Instruction -> Repeat each entry below exactly, omitting any picture it holds.

Given records ->

---+---

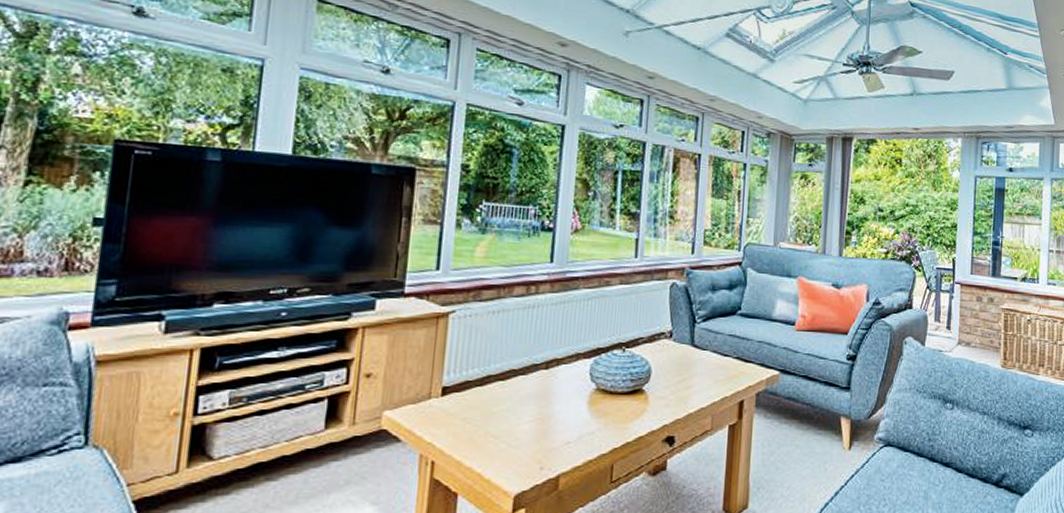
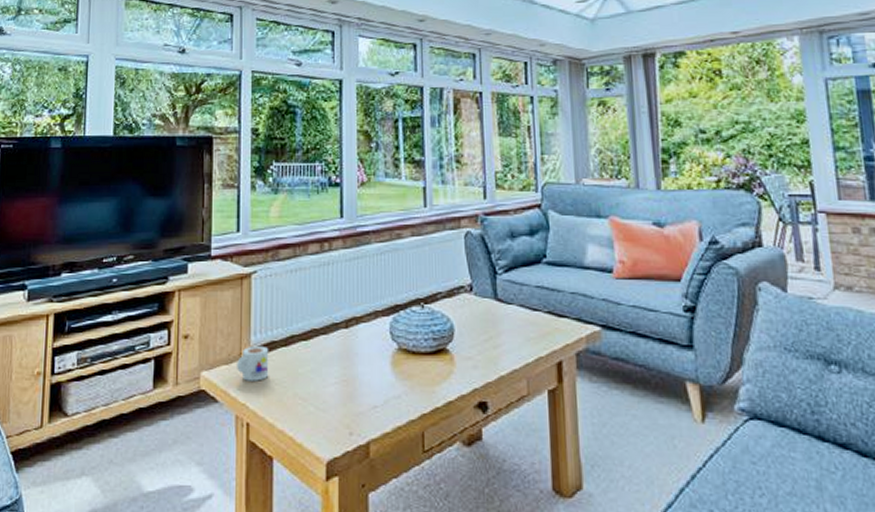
mug: none [425,385,463,420] -> present [237,345,269,381]

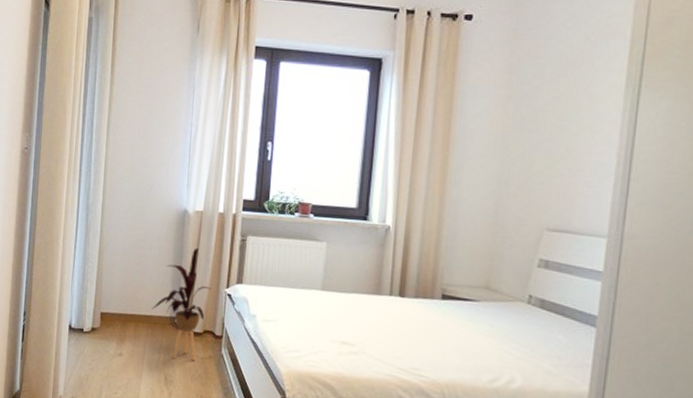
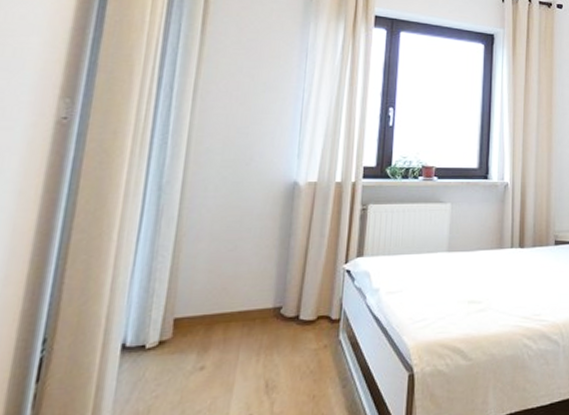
house plant: present [151,248,212,361] -> none [248,223,327,358]

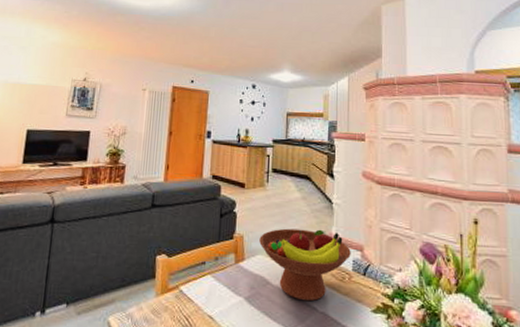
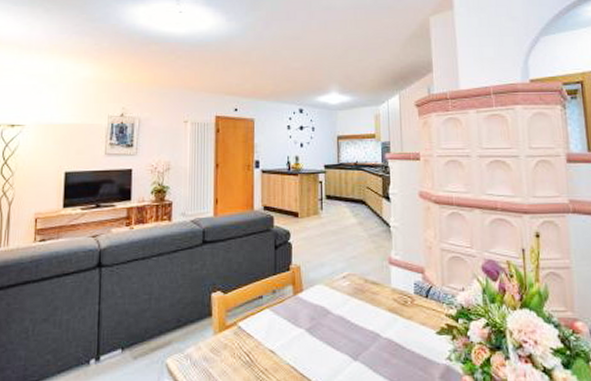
fruit bowl: present [259,228,351,301] -> none [317,254,412,328]

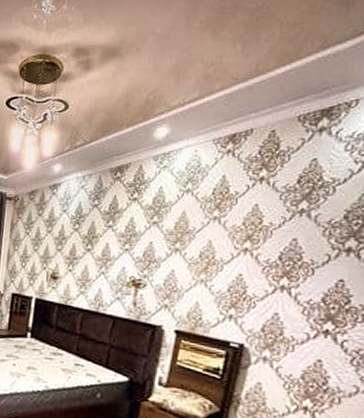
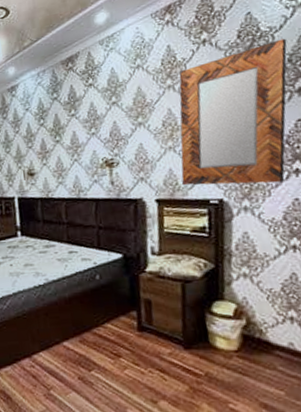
home mirror: none [206,193,348,340] -> present [179,38,287,186]

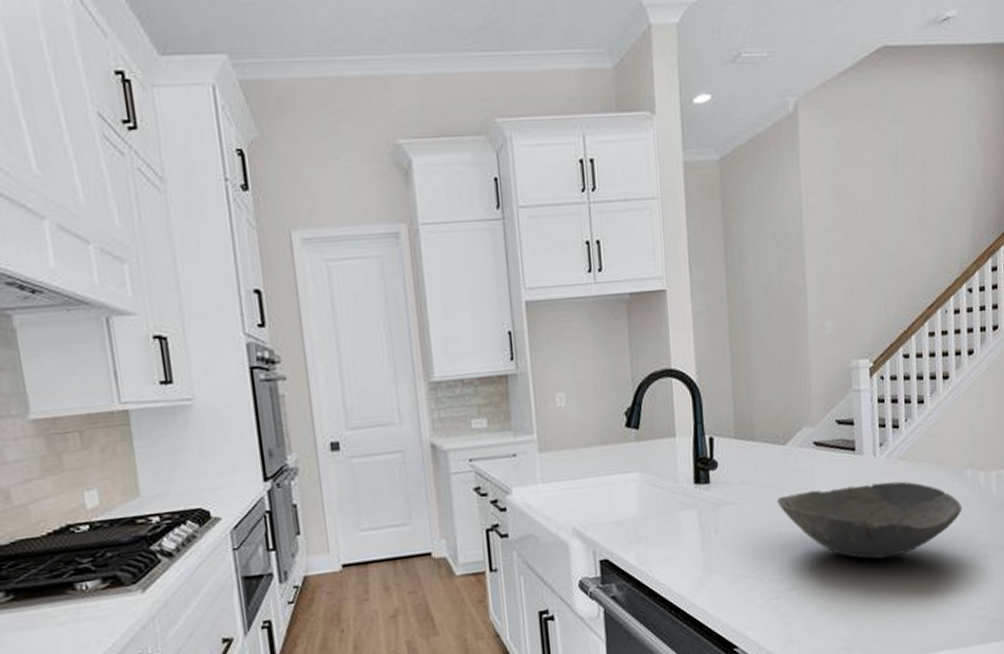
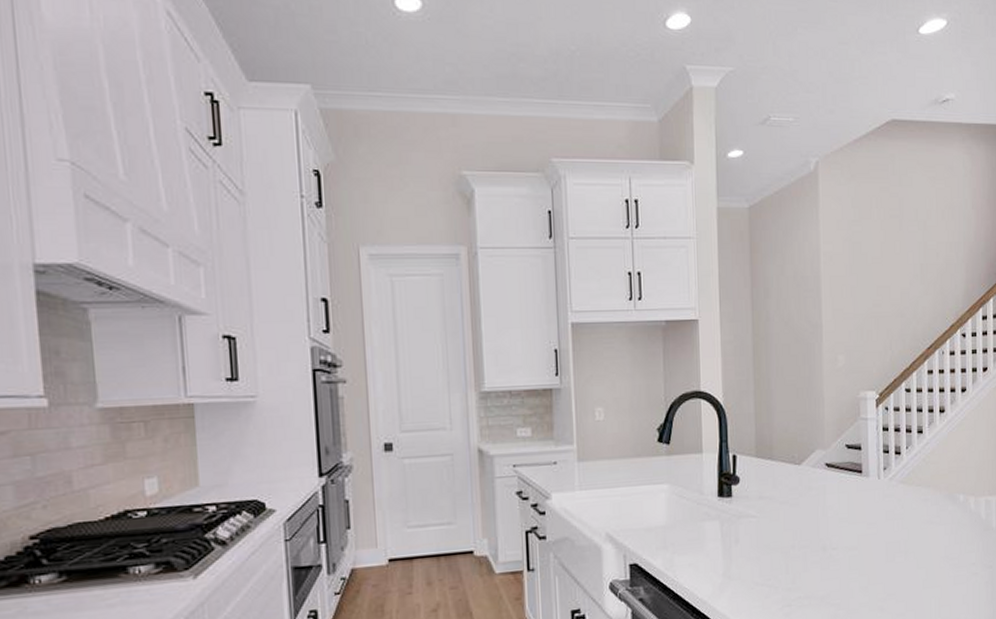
bowl: present [777,481,962,559] -> none [792,502,955,573]

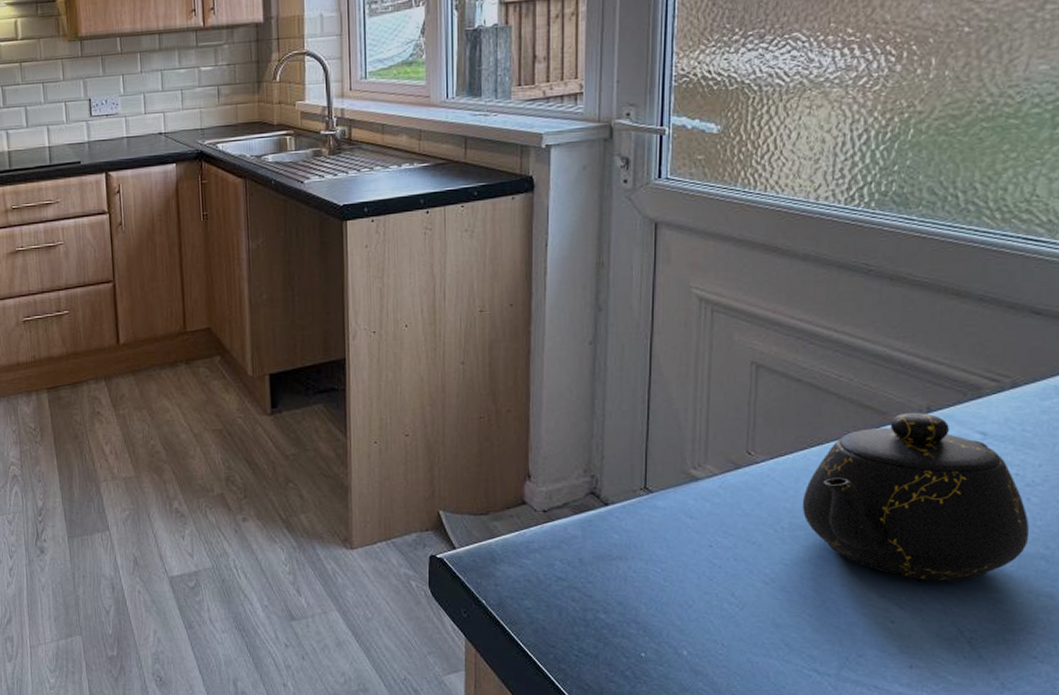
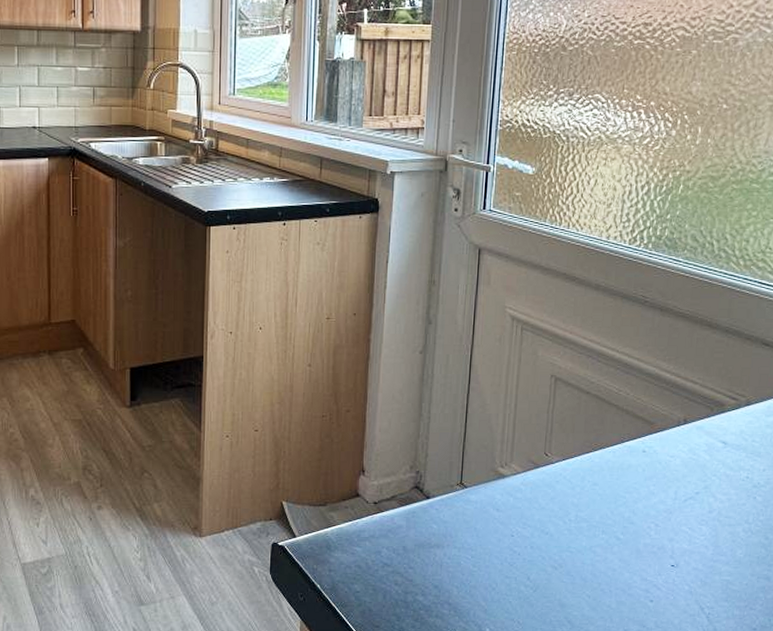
teapot: present [802,412,1030,581] -> none [586,423,755,566]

---+---

Response area ->
mug: none [425,385,463,420] -> present [237,345,269,381]

house plant: present [151,248,212,361] -> none [248,223,327,358]

fruit bowl: present [259,228,351,301] -> none [317,254,412,328]

home mirror: none [206,193,348,340] -> present [179,38,287,186]

bowl: present [777,481,962,559] -> none [792,502,955,573]

teapot: present [802,412,1030,581] -> none [586,423,755,566]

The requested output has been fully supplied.